_Tarefa obrigatória 1_. Edite o texto sobre a Bienal de Veneza e reproduza-o de "Afinal, os planos" a "por entidades particulares.", com "conflito" trocado por "confronto".
_Tarefa obrigatória 2_. Retome o texto sobre a Bienal de Veneza e dê continuidade a ele a partir do ponto em que termina.

Quando Mossul, a segunda maior cidade do Iraque, caiu sob o domínio da facção terrorista Estado Islâmico em junho do ano passado, membros da Fundação Ruya, instituição sem fins lucrativos que ergueu o pavilhão do país na última Bienal de Veneza, consideraram descartar todos os planos para a exposição deste ano. “Com toda essa carnificina, mortes e estupros, como pensar em cultura?”, disse Tamara Chalabi, presidente da fundação.
Afinal, os planos prosseguiram porque eram “uma afirmação”, segundo ela. “Quando tantas coisas estão sendo destruídas, essa também é uma maneira de se tentar preservar a cultura.”
No século que passou desde que apareceram pela primeira vez, os pavilhões nacionais na Bienal de Veneza —hoje são aproximadamente 90— atuaram como postos avançados da cultura dos países que representam. Mas o que acontece quando esses países estão no meio de um conflito armado?
A arte muitas vezes reflete os horrores de um país: artistas e curadores, que consideram um dever retratar a realidade, ilustram isso por diversos meios, e Veneza torna-se uma plataforma de choques geopolíticos.
O conflito certamente é visível neste ano nos pavilhões do Iraque, da Ucrânia e da Síria, todos financiados por entidades particulares.
O Iraque e a Ucrânia abordam diretamente as hostilidades: o Iraque evoca as brutalidades do Estado Islâmico em desenhos, aquarelas e fotografias, enquanto a Ucrânia ilustra suas dificuldades por meio da pintura, da escultura e de instalações com artistas que fazem greve de fome.
“A Bienal de Veneza revela as tensões do mundo e como os países querem se apresentar”, disse Nicholas Serota, diretor dos museus Tate.
Um dos enfoques principais do pavilhão iraquiano neste ano (montado no Ca’ Dandolo, um palazzo no Canal Grande) é um conjunto de desenhos de refugiados iraquianos adultos que fugiram do ataque do EI.

_Trecho dos dados_.
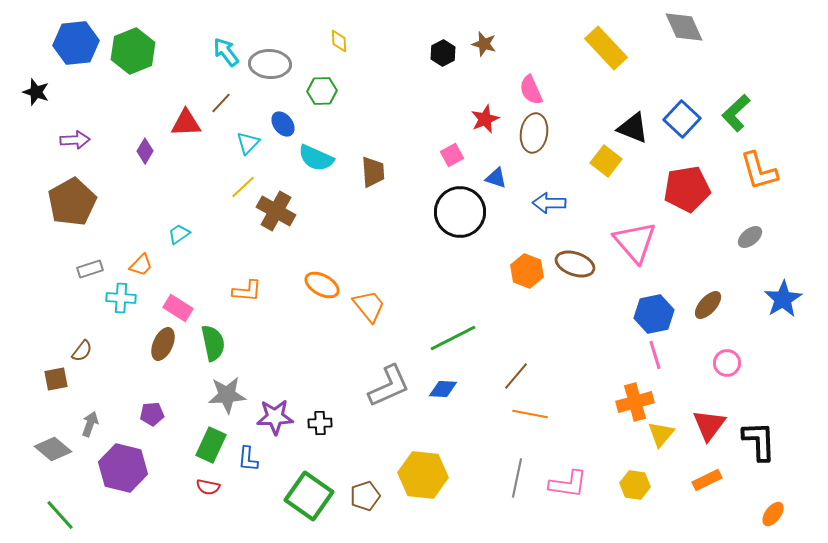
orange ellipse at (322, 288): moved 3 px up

_Resposta do exercício 1_.
Afinal, os planos prosseguiram porque eram “uma afirmação”, segundo ela. “Quando tantas coisas estão sendo destruídas, essa também é uma maneira de se tentar preservar a cultura.”
No século que passou desde que apareceram pela primeira vez, os pavilhões nacionais na Bienal de Veneza —hoje são aproximadamente 90— atuaram como postos avançados da cultura dos países que representam. Mas o que acontece quando esses países estão no meio de um confronto armado?
A arte muitas vezes reflete os horrores de um país: artistas e curadores, que consideram um dever retratar a realidade, ilustram isso por diversos meios, e Veneza torna-se uma plataforma de choques geopolíticos.
O confronto certamente é visível neste ano nos pavilhões do Iraque, da Ucrânia e da Síria, todos financiados por entidades particulares.

_Resposta do exercício 2_.
Essas imagens —um militante encapuzado atirando em uma mãe com seu filho, um homem com bandagem cujo coração sangrento tem a forma do Iraque— foram produzidas quando a Fundação Ruya levou papel, lápis e tintas para os refugiados em três campos no norte do Iraque.
Dos cinco artistas expostos, dois criaram obras diretamente relacionadas ao Estado Islâmico.
Haider Jabbar, jovem exilado na Turquia, expõe aquarelas expressionistas que mostram uma série de cabeças ensanguentadas, cada qual com um número no título, em vez de nome.
As fotografias em preto e branco de Akam Shex Hadi, elegantemente encenadas, mostram figuras isoladas de comunidades atacadas pelo EI de pé com tecido preto —que representa a bandeira dos atacantes— a seu redor.
“O EI veio só para matar”, disse Hadi, curdo iraquiano, acrescentando que a bandeira é “como uma cobra” enrolando-se em suas vítimas.
Todas as obras no pavilhão da Ucrânia, uma caixa de vidro estacionada junto ao Canal Grande, representam de alguma maneira os combates no país.
No interior, o coletivo Grupo Aberto apresenta um jovem artista em greve de fome, sentado a uma mesa com um jarro de água e um copo, olhando fixamente para nove vídeos que mostram casas de soldados ucranianos que foram recrutados. Sempre que um soldado volta da frente, o artista encerra a greve de fome e outro artista o substitui. Fotos coloridas de mesas nas casas dos soldados, cobertas com seus objetos, estão atrás das telas de vídeo.
No lado externo do pavilhão há uma escultura do artista ucraniano Nikita Kadan, feita de objetos danificados do leste da Ucrânia, dentro de uma caixa de vidro. Há pedaços de concreto de um prédio bombardeado e xícaras derretidas sobre a prateleira metálica onde se encontravam.
O pavilhão da Síria é o menos claro na representação do conflito. Ele foi financiado por patrocinadores não sírios (principalmente italianos) e exibe uma mistura de arte síria e europeia. “A Síria é um país que passa por um período difícil”, disse Duccio Trombadori, o curador italiano. “A intenção é mostrar que a política e a história são divisoras, mas a arte não.”
Uma obra de Ehsan Alar mostra uma série de pés esculpidos em uma trilha de areia. Segundo Trombadori, ela representa a migração. Outro conjunto, de Nassouh Zaghlouleh, são fotografias desfocadas em preto e branco de vistas de janelas e quintais sem claros sinais de guerra.
O pavilhão também exibe uma seleção de paisagens e colagens pop-art e, flutuando na laguna, um iceberg esculpido em aço inox do artista italiano-albanês Helidon Xhixha, que denuncia o aquecimento global.
Uma visão mais cortante da Síria é oferecida no filme de abertura do grupo Abounaddara. Nele, o ditador sírio, Bashar al-Assad, caminha solenemente por um tapete vermelho, passando em revista uma formação militar.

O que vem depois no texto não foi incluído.